▸ **EXERCISE OBJECTIVE**
Please filter the records, keeping every line that contains the word "unserer". Case counts.

▸ **AVAILABLE RECORDS**
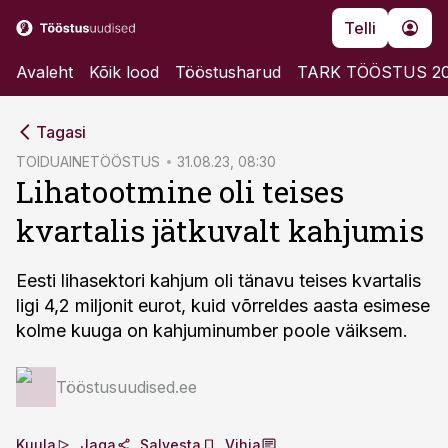
Telli
Avaleht
Kõik lood
Tööstusharud
TARK TÖÖSTUS 2
cebook
Tagasi
Twitter)
TOIDUAINETÖÖSTUS
31.08.23, 08:30
Lihatootmine oli teises
kedIn
kvartalis jätkuvalt kahjumis
ail
k
Eesti lihasektori kahjum oli tänavu teises kvartalis
ligi 4,2 miljonit eurot, kuid võrreldes aasta esimese
kolme kuuga on kahjuminumber poole väiksem.
Tööstusuudised.ee
Kuula
Jaga
Salvesta
Vihja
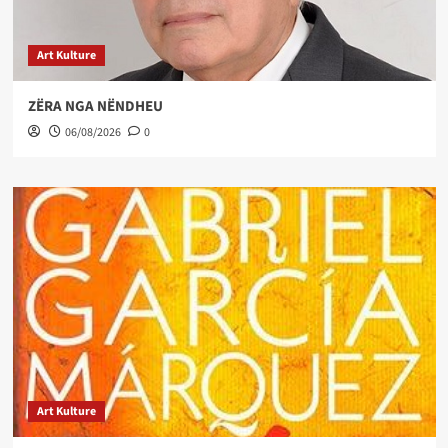
Art Kulture
ZËRA NGA NËNDHEU
06/08/2026
0
Art Kulture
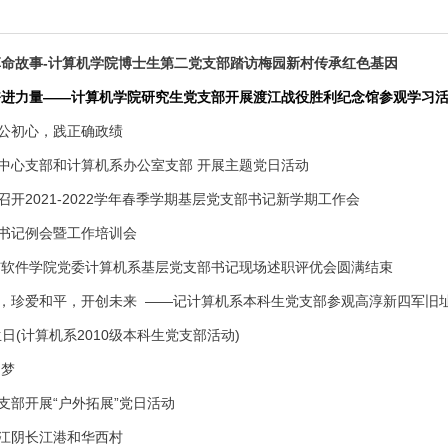
革命故事-计算机学院博士生第二党支部踏访梅园新村传承红色基因
奋进力量——计算机学院研究生党支部开展渡江战役胜利纪念馆参观学习
公初心，践正确政绩
中心支部和计算机系办公室支部 开展主题党日活动
开2021-2022学年春季学期基层党支部书记新学期工作会
书记例会暨工作培训会
系与软件学院党委计算机系基层党支部书记现场述职评优会圆满结束
，珍爱和平，开创未来 ——记计算机系本科生党支部参观高淳新四军旧
日(计算机系2010级本科生党支部活动)
国梦
支部开展“户外拓展”党日活动
江阴长江港和华西村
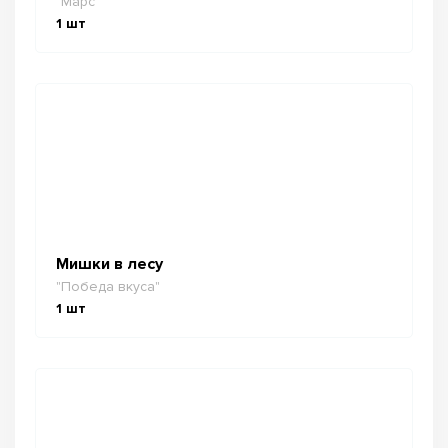
"Марс"
1
шт
Мишки в лесу
"Победа вкуса"
1
шт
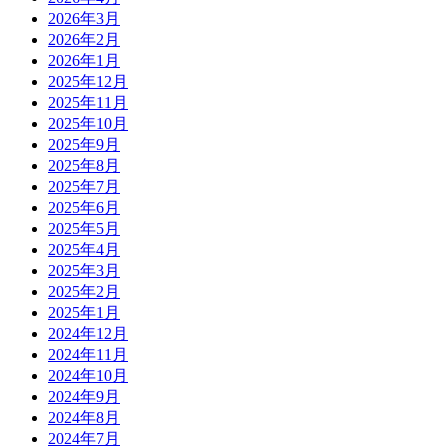
2026年3月
2026年2月
2026年1月
2025年12月
2025年11月
2025年10月
2025年9月
2025年8月
2025年7月
2025年6月
2025年5月
2025年4月
2025年3月
2025年2月
2025年1月
2024年12月
2024年11月
2024年10月
2024年9月
2024年8月
2024年7月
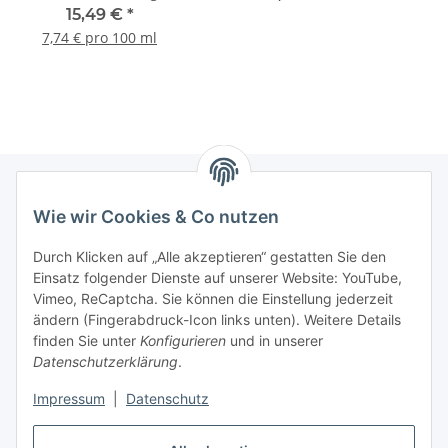
200ml
15,49 €
*
7,74 € pro 100 ml
Wie wir Cookies & Co nutzen
Informationen
Durch Klicken auf „Alle akzeptieren“ gestatten Sie den
Einsatz folgender Dienste auf unserer Website: YouTube,
Gesetzliche Informationen
Vimeo, ReCaptcha. Sie können die Einstellung jederzeit
ändern (Fingerabdruck-Icon links unten). Weitere Details
Mein Konto
finden Sie unter
Konfigurieren
und in unserer
Datenschutzerklärung
.
Hosting, Design & JTL-Support
Impressum
|
Datenschutz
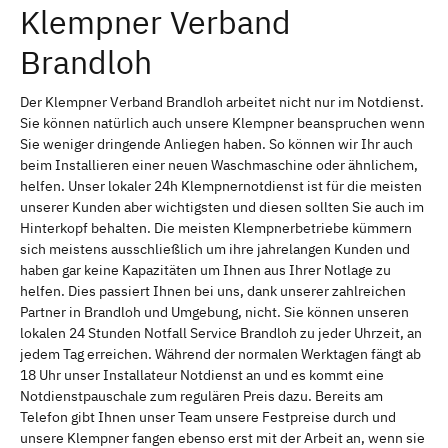
Klempner Verband
Brandloh
Der Klempner Verband Brandloh arbeitet nicht nur im Notdienst.
Sie können natürlich auch unsere Klempner beanspruchen wenn
Sie weniger dringende Anliegen haben. So können wir Ihr auch
beim Installieren einer neuen Waschmaschine oder ähnlichem,
helfen. Unser lokaler 24h Klempnernotdienst ist für die meisten
unserer Kunden aber wichtigsten und diesen sollten Sie auch im
Hinterkopf behalten. Die meisten Klempnerbetriebe kümmern
sich meistens ausschließlich um ihre jahrelangen Kunden und
haben gar keine Kapazitäten um Ihnen aus Ihrer Notlage zu
helfen. Dies passiert Ihnen bei uns, dank unserer zahlreichen
Partner in Brandloh und Umgebung, nicht. Sie können unseren
lokalen 24 Stunden Notfall Service Brandloh zu jeder Uhrzeit, an
jedem Tag erreichen. Während der normalen Werktagen fängt ab
18 Uhr unser Installateur Notdienst an und es kommt eine
Notdienstpauschale zum regulären Preis dazu. Bereits am
Telefon gibt Ihnen unser Team unsere Festpreise durch und
unsere Klempner fangen ebenso erst mit der Arbeit an, wenn sie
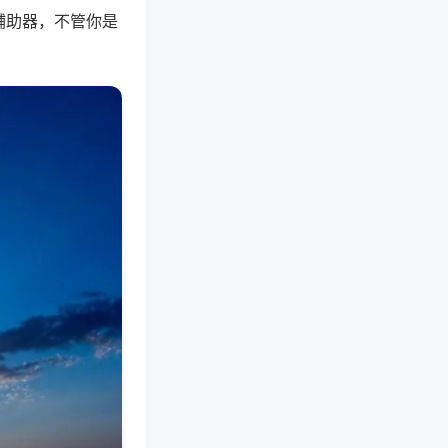
辅助器，不管你是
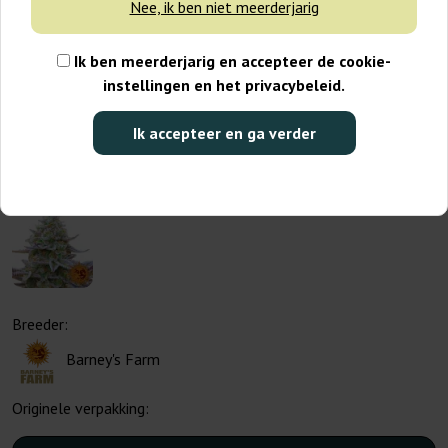
Nee, ik ben niet meerderjarig
Ik ben meerderjarig en accepteer de cookie-
instellingen en het privacybeleid.
Ik accepteer en ga verder
Breeder:
Barney's Farm
Originele verpakking:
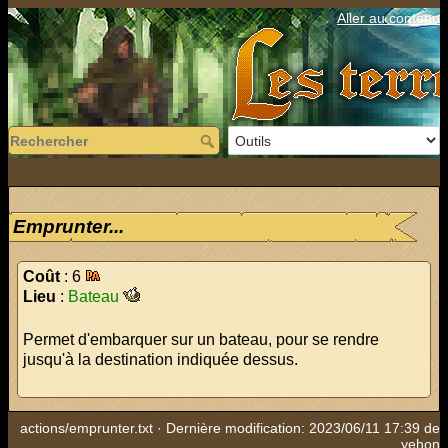
Aller au contenu
Emprunter...
Coût
: 6
Lieu
:
Bateau
Permet d'embarquer sur un bateau, pour se rendre
jusqu'à la destination indiquée dessus.
actions/emprunter.txt
· Dernière modification: 2023/06/11 17:39 de
yehon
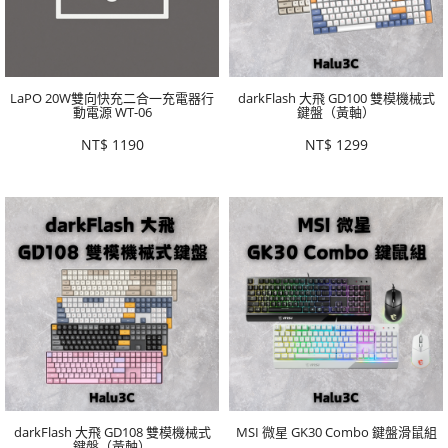
LaPO 20W雙向快充二合一充電器行
darkFlash 大飛 GD100 雙模機械式
動電源 WT-06
鍵盤（黃軸）
NT$
1190
NT$
1299
darkFlash 大飛 GD108 雙模機械式
MSI 微星 GK30 Combo 鍵盤滑鼠組
鍵盤（黃軸）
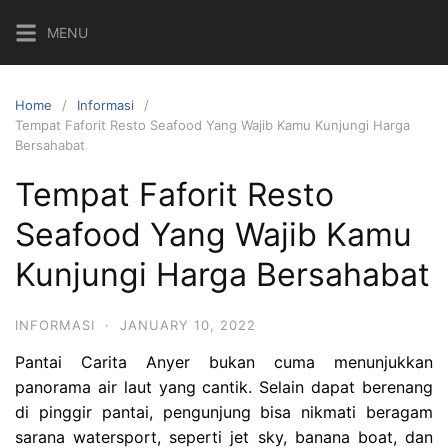
Skip
MENU
to
content
Home
Informasi
Tempat Faforit Resto Seafood Yang Wajib Kamu Kunjungi Harga
Bersahabat
Tempat Faforit Resto
Seafood Yang Wajib Kamu
Kunjungi Harga Bersahabat
INFORMASI
·
JANUARY 10, 2022
Pantai Carita Anyer bukan cuma menunjukkan
panorama air laut yang cantik. Selain dapat berenang
di pinggir pantai, pengunjung bisa nikmati beragam
sarana watersport, seperti jet sky, banana boat, dan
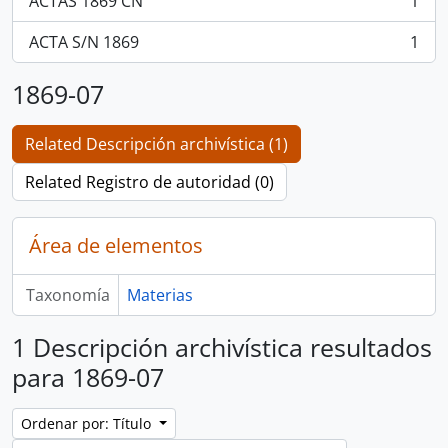
ACTAS 1869 CN
1
, 1 resultados
ACTA S/N 1869
1
, 1 resultados
1869-07
Related Descripción archivística (1)
Related Registro de autoridad (0)
Área de elementos
Taxonomía
Materias
1 Descripción archivística resultados
para 1869-07
Ordenar por: Título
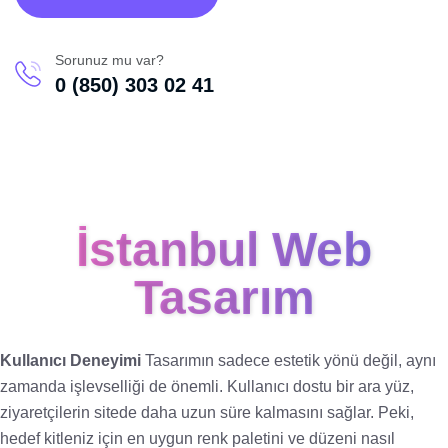
Sorunuz mu var?
0 (850) 303 02 41
İstanbul Web
Tasarım
Kullanıcı Deneyimi
Tasarımın sadece estetik yönü değil, aynı
zamanda işlevselliği de önemli. Kullanıcı dostu bir ara yüz,
ziyaretçilerin sitede daha uzun süre kalmasını sağlar. Peki,
hedef kitleniz için en uygun renk paletini ve düzeni nasıl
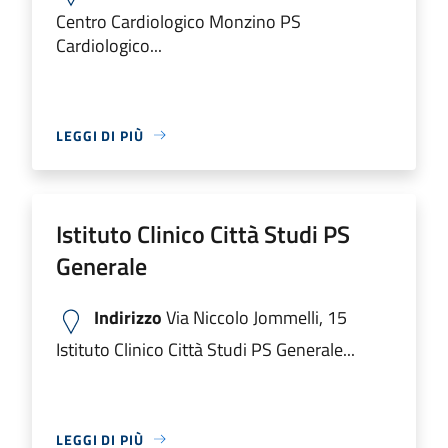
Centro Cardiologico Monzino PS
Cardiologico...
LEGGI DI PIÙ
Istituto Clinico Città Studi PS
Generale
Indirizzo
Via Niccolo Jommelli, 15
Istituto Clinico Città Studi PS Generale...
LEGGI DI PIÙ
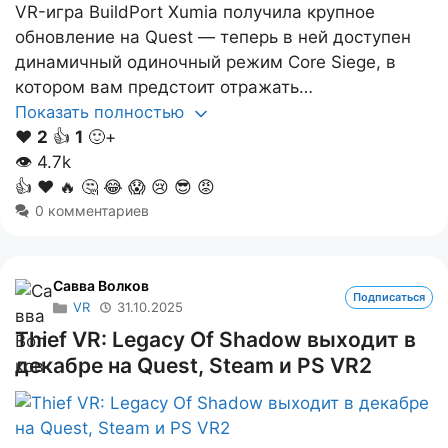
VR-игра BuildPort Xumia получила крупное
обновление на Quest — теперь в ней доступен
динамичный одиночный режим Core Siege, в
котором вам предстоит отражать…
Показать полностью
❤️
2
👍
1
🙂+
👁
4.7k
👍
❤️
🔥
🤔
😂
😱
😢
😎
😡
0 комментариев
Савва Волков
Подписаться
VR
31.10.2025
Thief VR: Legacy Of Shadow выходит в
декабре на Quest, Steam и PS VR2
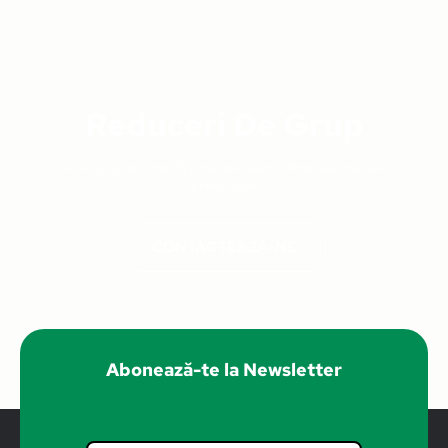
Reduceri De Grup
Ai un grup de peste 19 persoane? Avem oferte avantajoase
pentru tine!
CONTACTEAZĂ-NE
PROMO
Abonează-te la Newsletter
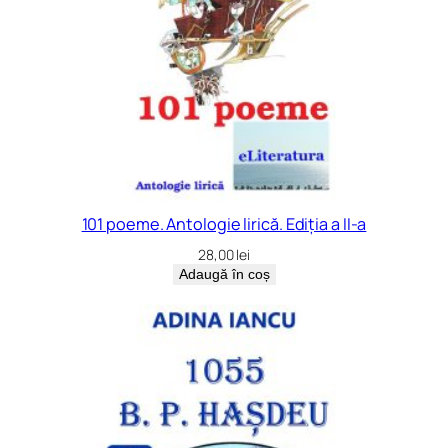
101 poeme. Antologie lirică. Ediția a II-a
28,00
lei
Adaugă în coș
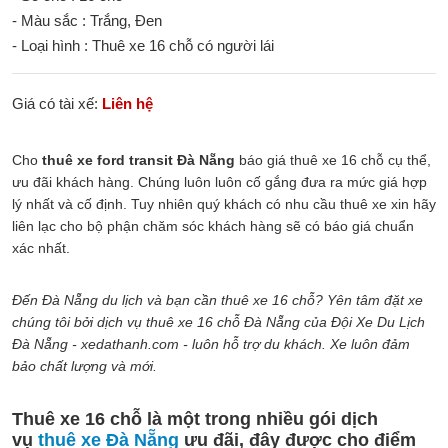
- Màu sắc : Trắng, Đen
- Loại hình : Thuê xe 16 chỗ có người lái
Giá có tài xế:
Liên hệ
Cho
thuê xe ford transit Đà Nẵng
báo giá thuê xe 16 chỗ cụ thể,
ưu đãi khách hàng. Chúng luôn luôn cố gắng đưa ra mức giá hợp
lý nhất và cố định. Tuy nhiên quý khách có nhu cầu thuê xe xin hãy
liên lạc cho bộ phận chăm sóc khách hàng sẽ có báo giá chuẩn
xác nhất.
Đến Đà Nẵng du lịch và bạn cần thuê xe 16 chỗ? Yên tâm đặt xe
chúng tôi bởi dịch vụ thuê xe 16 chỗ Đà Nẵng của Đội Xe Du Lịch
Đà Nẵng - xedathanh.com - luôn hỗ trợ du khách. Xe luôn đảm
bảo chất lượng và mới.
Thuê xe 16 chỗ là một trong nhiều gói dịch
vụ
thuê xe Đà Nẵng
ưu đãi, đây được cho điểm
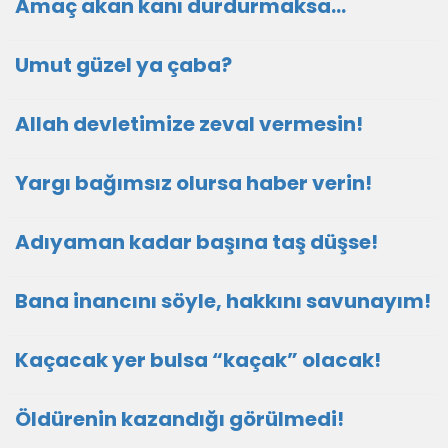
Amaç akan kanı durdurmaksa…
Umut güzel ya çaba?
Allah devletimize zeval vermesin!
Yargı bağımsız olursa haber verin!
Adıyaman kadar başına taş düşse!
Bana inancını söyle, hakkını savunayım!
Kaçacak yer bulsa “kaçak” olacak!
Öldürenin kazandığı görülmedi!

▸ **RESPONSE AREA**
Einsatz folgender Dienste auf unserer Website: YouTube,
und in unserer
unserer Kunden aber wichtigsten und diesen sollten Sie auch im
helfen. Dies passiert Ihnen bei uns, dank unserer zahlreichen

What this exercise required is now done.